ZINCRBY
有序集合中指定成员的分数加上增量increment,正负均可。
Command
127.0.0.1:6379> zadd animal 1 cat
(integer) 1
// 返回加上增量后的结果
127.0.0.1:6379> ZINCRBY animal 1 cat
"2"
// 当member不存在时,以增加为分数,增加member,返回增量
127.0.0.1:6379> ZINCRBY animal 2 dog
"2"
// 以浮点数作为增量
127.0.0.1:6379> ZINCRBY animal 1.1 cat
"3.1000000000000001"
但是为社么以浮点数作为增量时,member的分数变成了很长的浮点数?但是最后go代码里得出的结果却精确到了想要的结果?
有一个相关的issue解释了,
https://github.com/antirez/redis/issues/1499,大致是这样子不影响排序,但是展示出来的就是这样长
Code
func zincrby(c redis.Conn) {
defer c.Do("DEL", "animal")
c.Do("ZADD", "animal", 1, "cat")
newScore, _ := redis.Int(c.Do("ZINCRBY", "animal", 1, "cat"))

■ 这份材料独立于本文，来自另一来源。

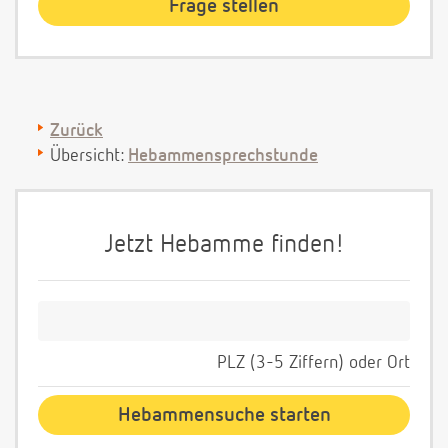
Zurück
Übersicht:
Hebammensprechstunde
Jetzt Hebamme finden!
PLZ (3-5 Ziffern) oder Ort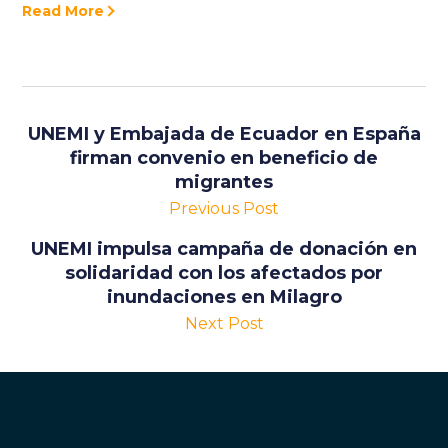
Read More
UNEMI y Embajada de Ecuador en España
firman convenio en beneficio de
migrantes
Previous Post
UNEMI impulsa campaña de donación en
solidaridad con los afectados por
inundaciones en Milagro
Next Post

fmt.Println("New score of member is:", newScore)
newScore, _ = redis.Int(c.Do("ZINCRBY", "animal", 2, "dog"))
fmt.Println("New score of new member is:", newScore)
newScoreFloat, _ := redis.Float64(c.Do("ZINCRBY", "animal", 1.1, "cat"))
fmt.Println("When increment is float, new score of member is:", newScoreFloat)
}
Output
$ go run main.go
New score of member is: 2
New score of new member is: 2
When increment is float, new score of member is: 3.1